**Problem details**
Pictures in the records should not be copied, but every other part must be repeated exactly.

[Saved entries]
###

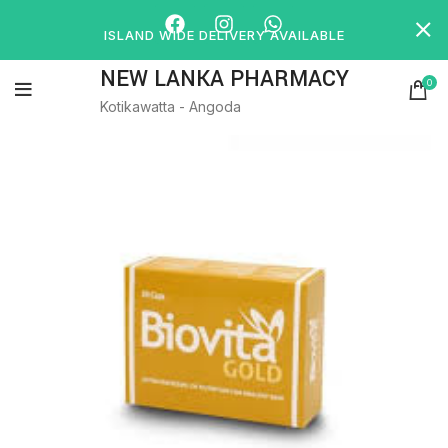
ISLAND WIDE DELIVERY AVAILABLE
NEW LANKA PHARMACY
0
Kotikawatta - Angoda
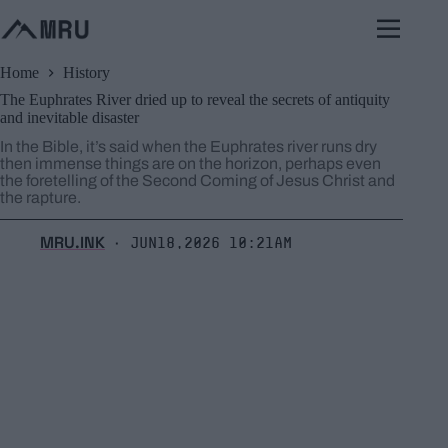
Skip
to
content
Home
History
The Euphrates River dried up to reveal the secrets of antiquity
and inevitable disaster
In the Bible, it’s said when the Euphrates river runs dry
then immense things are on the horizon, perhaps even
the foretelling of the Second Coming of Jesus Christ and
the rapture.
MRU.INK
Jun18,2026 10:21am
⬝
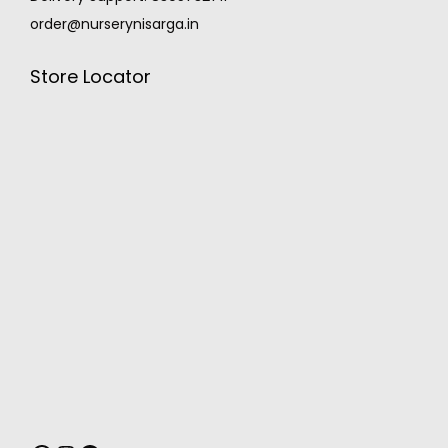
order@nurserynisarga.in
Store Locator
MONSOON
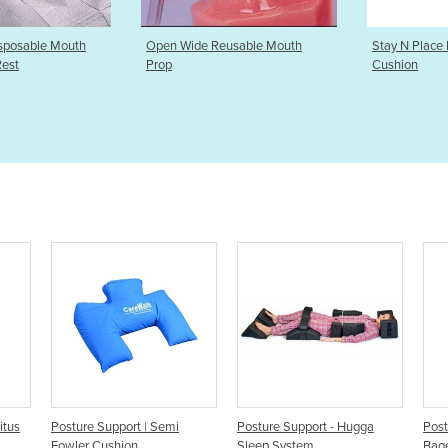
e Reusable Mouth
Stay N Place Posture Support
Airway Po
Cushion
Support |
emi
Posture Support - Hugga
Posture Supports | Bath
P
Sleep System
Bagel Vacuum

###

**Problem solution**
ISLAND WIDE DELIVERY AVAILABLE
NEW LANKA PHARMACY
0
Kotikawatta - Angoda
Skip
to
content
Home
History
The Euphrates River dried up to reveal the secrets of antiquity
and inevitable disaster
In the Bible, it’s said when the Euphrates river runs dry
then immense things are on the horizon, perhaps even
the foretelling of the Second Coming of Jesus Christ and
the rapture.
MRU.INK
Jun18,2026 10:21am
⬝
order@nurserynisarga.in
Store Locator
MONSOON
e Reusable Mouth
Stay N Place Posture Support
Airway Po
Cushion
Support |
emi
Posture Support - Hugga
Posture Supports | Bath
P
Sleep System
Bagel Vacuum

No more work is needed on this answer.